Exercises
(1) In the oil-pump thread, what makes the oil light shut off?
(2) Check each statement against the oil-pump thread. For each one, answer yes or no and quote the deciding words. (a) The engine holds 5 quarts of fresh 10W 40 oil. (b) The clanking noise stayed after the engine warmed up. (c) The drive to work was twelve miles.
(3) Rewrite the passage of the oil-pump thread that begins with the words "Yesterday, the car" and ends with "no abnormal noises.". Replace "six miles" with "ten miles".

Passage for review
== Segment start ==

# Bearing Failure or Failing Oil Pump?



## 4drgl (Jun 6, 2008)

Ok, here's the skinny... 
So the car (I thought was developing a rod knock)... The noise was consistent slight knocking inside the block, cold hot etc. The oil light/buzzer comes on between 2-3k rpms. If you rev the motor above 3k the oil light shuts off. (The engine has 5qts of fresh 10W 40 oil). The engine has been running fine for the last year or so... No noticeable changes. Also recent update, the oil light comes on and blinks at idle but only when the engine is hot, and it goes away if you give it gas but only under 2k rpm.








Yesterday, the car started and made an awful clanking noise upon startup in the morning. So I let it warm up and the noise went away. So I left for work and didn't hear the noise again. Drove six miles, the engine warmed up an ran just like normal. Took it home and same thing, except no noise at startup and drove home no abnormal noises.

== Segment end ==

Dataset records
== Segment start ==

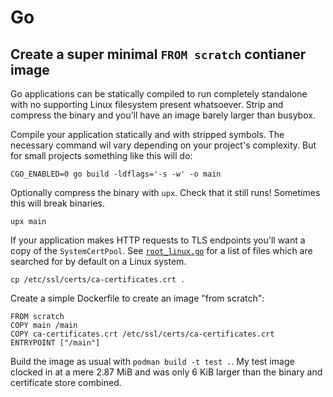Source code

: # Go

## Create a super minimal `FROM scratch` contianer image

Go applications can be statically compiled to run completely standalone
with no supporting Linux filesystem present whatsoever. Strip and compress
the binary and you'll have an image barely larger than busybox.

Compile your application statically and with stripped symbols. The necessary
command wil vary depending on your project's complexity. But for small projects
something like this will do:

    CGO_ENABLED=0 go build -ldflags='-s -w' -o main

Optionally compress the binary with `upx`. Check that it still runs! Sometimes
this will break binaries.

    upx main

If your application makes HTTP requests to TLS endpoints you'll want a copy
of the `SystemCertPool`. See [`root_linux.go`](https://golang.org/src/crypto/x509/root_linux.go)
for a list of files which are searched for by default on a Linux system.

    cp /etc/ssl/certs/ca-certificates.crt .

Create a simple Dockerfile to create an image "from scratch":

    FROM scratch
    COPY main /main
    COPY ca-certificates.crt /etc/ssl/certs/ca-certificates.crt
    ENTRYPOINT ["/main"]

Build the image as usual with `podman build -t test .`. My test image clocked
in at a mere 2.87 MiB and was only 6 KiB larger than the binary and certificate
store combined.
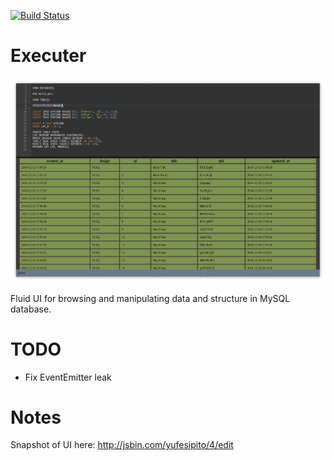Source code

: [![Build Status](https://magnum.travis-ci.com/VictorBjelkholm/Executer.svg?token=rtdXqmpzgVPsHvpB6ADb&branch=master)](https://magnum.travis-ci.com/VictorBjelkholm/Executer)

Executer
============

![](imgs/main_window.png)

Fluid UI for browsing and manipulating data and structure in MySQL database.

TODO
===========
* Fix EventEmitter leak

Notes
===========
Snapshot of UI here: http://jsbin.com/yufesipito/4/edit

== Segment end ==

Solutions below
(1) Revving the motor above 3k rpm makes the oil light shut off.

(2)
(a) Yes: "The engine has 5qts of fresh 10W 40 oil"
(b) No: "So I let it warm up and the noise went away."
(c) No: "Drove six miles"

(3)
Yesterday, the car started and made an awful clanking noise upon startup in the morning. So I let it warm up and the noise went away. So I left for work and didn't hear the noise again. Drove ten miles, the engine warmed up an ran just like normal. Took it home and same thing, except no noise at startup and drove home no abnormal noises.